People. I’ve been sick. Sicker than I can ever remember being. Influenza A. The Flu. Did you know that it’s SO much worse than just a bad cold? I did not. Now I do. Today is Day 6 and I am only now beginning to understand that I will, in fact, be “myself” again—and that’s with the help of lots of remedies, east and west. And I’m actually not exaggerating.
The scariest thing about this week has been that I’ve actually felt my life force waning. As days went on, I could sense that this is something that kills people. I looked it up and I was right. I didn’t know that before. But I could feel it. My chi was dwindling; dying into only a tiny little flame. And it wasn’t just physical, but affected all of what we in Yoga call the Kosha, or sheaths: the layers of physical, energetic, mental, emotional (and beyond). Energetically I’ve had only enough life force to whisper. Emotionally, I’ve felt resentful that our rare, much needed Spring Break adventures were thwarted, then brittle, and then just plain sad. Mucky and heavy like clay. On the night of Day 4, a full Niagra Falls of tears came heaving through, as though a dam had been lifted. My sister hugged me, gave me sleeping pills, took my older son Lucca (Corey was dealing with the younger one, Elias—also sick with this hellacious bug), and sent me to bed. Mentally—and this came as a surprise to me—I could not, with each passing day, remember my own life before this. My healthy, vibrant life. “Who’s life was that? Why did I work so hard from morning until night? And how does one play? And why? What was the meaning again?” It got kind of scary. (All this, with an illness that I rationally knew would end. I have several loved ones who are sicker than I, and am almost embarrassed to write as I ponder how unthinkably far they’ve been pushed.)

• Information supplied:

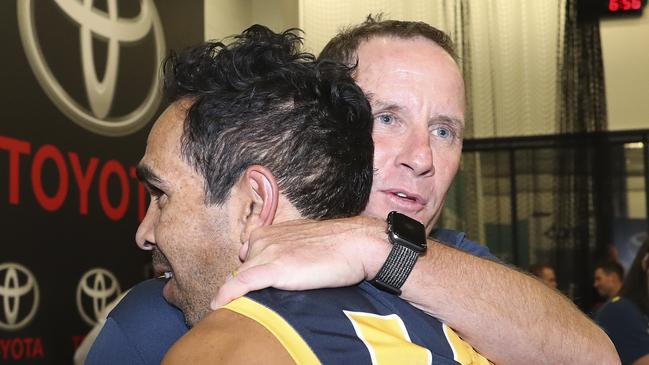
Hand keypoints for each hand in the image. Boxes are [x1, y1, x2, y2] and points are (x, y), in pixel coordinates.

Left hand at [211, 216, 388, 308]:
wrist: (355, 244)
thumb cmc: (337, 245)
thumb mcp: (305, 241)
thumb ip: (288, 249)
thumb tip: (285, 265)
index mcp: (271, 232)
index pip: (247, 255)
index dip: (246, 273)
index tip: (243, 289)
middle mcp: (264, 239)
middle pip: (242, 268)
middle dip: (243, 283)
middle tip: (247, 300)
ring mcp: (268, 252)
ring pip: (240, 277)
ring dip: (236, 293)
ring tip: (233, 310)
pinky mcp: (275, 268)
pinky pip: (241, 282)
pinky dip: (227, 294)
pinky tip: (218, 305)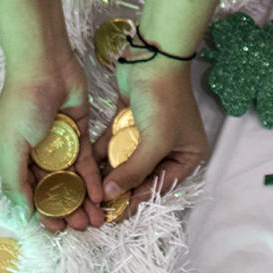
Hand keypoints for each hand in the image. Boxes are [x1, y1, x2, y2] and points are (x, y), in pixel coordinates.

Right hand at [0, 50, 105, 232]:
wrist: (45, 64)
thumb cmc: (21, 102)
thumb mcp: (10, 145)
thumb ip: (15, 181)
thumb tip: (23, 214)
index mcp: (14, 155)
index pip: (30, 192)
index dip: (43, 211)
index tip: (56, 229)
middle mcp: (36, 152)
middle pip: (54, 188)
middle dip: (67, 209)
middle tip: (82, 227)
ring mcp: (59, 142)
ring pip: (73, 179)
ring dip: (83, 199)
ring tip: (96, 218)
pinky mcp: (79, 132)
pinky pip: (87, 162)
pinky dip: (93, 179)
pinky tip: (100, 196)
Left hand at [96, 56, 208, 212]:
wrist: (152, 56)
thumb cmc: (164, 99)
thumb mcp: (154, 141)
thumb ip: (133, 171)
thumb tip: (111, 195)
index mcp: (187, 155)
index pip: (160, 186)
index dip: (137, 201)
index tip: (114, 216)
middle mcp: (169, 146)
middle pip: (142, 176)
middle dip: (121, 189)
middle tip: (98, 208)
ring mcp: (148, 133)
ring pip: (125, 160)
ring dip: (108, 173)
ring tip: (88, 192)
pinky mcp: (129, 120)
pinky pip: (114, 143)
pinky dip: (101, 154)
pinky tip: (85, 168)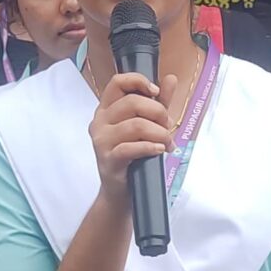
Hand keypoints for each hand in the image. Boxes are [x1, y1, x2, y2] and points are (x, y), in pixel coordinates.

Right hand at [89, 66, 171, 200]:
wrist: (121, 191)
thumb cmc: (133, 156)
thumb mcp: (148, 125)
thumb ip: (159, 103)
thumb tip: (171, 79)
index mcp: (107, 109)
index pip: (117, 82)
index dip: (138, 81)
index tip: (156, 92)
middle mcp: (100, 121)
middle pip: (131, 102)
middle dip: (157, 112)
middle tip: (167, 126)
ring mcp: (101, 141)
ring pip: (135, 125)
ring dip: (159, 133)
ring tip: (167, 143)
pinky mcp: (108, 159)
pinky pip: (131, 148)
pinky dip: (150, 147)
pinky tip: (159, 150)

...

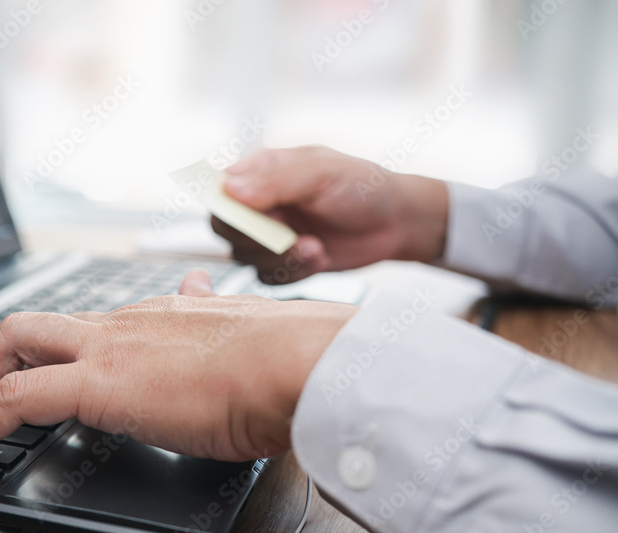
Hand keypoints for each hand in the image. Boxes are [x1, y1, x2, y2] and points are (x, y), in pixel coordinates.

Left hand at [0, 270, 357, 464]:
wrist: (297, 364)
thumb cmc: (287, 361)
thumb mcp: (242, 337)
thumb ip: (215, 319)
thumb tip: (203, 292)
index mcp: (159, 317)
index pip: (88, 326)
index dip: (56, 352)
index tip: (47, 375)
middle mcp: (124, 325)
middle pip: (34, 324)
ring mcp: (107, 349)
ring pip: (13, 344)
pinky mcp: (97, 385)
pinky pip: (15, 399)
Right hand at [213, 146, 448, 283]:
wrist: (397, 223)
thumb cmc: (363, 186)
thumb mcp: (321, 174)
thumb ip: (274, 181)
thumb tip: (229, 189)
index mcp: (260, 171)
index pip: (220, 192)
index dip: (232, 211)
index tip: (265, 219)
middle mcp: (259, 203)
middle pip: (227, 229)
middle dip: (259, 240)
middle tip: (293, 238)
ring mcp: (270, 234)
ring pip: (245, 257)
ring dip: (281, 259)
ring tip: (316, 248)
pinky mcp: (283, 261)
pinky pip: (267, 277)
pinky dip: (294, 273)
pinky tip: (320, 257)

...

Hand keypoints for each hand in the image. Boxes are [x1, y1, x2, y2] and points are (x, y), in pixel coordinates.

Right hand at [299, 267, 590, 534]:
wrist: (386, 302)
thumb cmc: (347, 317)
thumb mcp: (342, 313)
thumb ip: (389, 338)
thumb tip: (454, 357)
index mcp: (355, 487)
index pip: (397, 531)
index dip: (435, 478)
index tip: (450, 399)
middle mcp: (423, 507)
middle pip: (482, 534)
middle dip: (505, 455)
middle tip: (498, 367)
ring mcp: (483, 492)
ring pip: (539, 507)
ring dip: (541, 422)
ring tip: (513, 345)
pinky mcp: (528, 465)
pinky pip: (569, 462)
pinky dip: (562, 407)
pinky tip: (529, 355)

• Study questions:
[A] In the flu passage, reproduce the text word for word from "People. I’ve been" to "actually not exaggerating.".
[B] Summarize the flu passage in two sentences.

• Answers in order:
[A]
People. I’ve been sick. Sicker than I can ever remember being. Influenza A. The Flu. Did you know that it’s SO much worse than just a bad cold? I did not. Now I do. Today is Day 6 and I am only now beginning to understand that I will, in fact, be “myself” again—and that’s with the help of lots of remedies, east and west. And I’m actually not exaggerating.

[B] The writer has had Influenza A, the sickest the writer can remember being, and on Day 6 is only beginning to understand that recovery will come with the help of many remedies, east and west. Across the week the writer felt life force waning in every layer: having only enough energy to whisper, feeling resentful, brittle and sad over thwarted Spring Break adventures, and being unable to remember the healthy life from before the illness.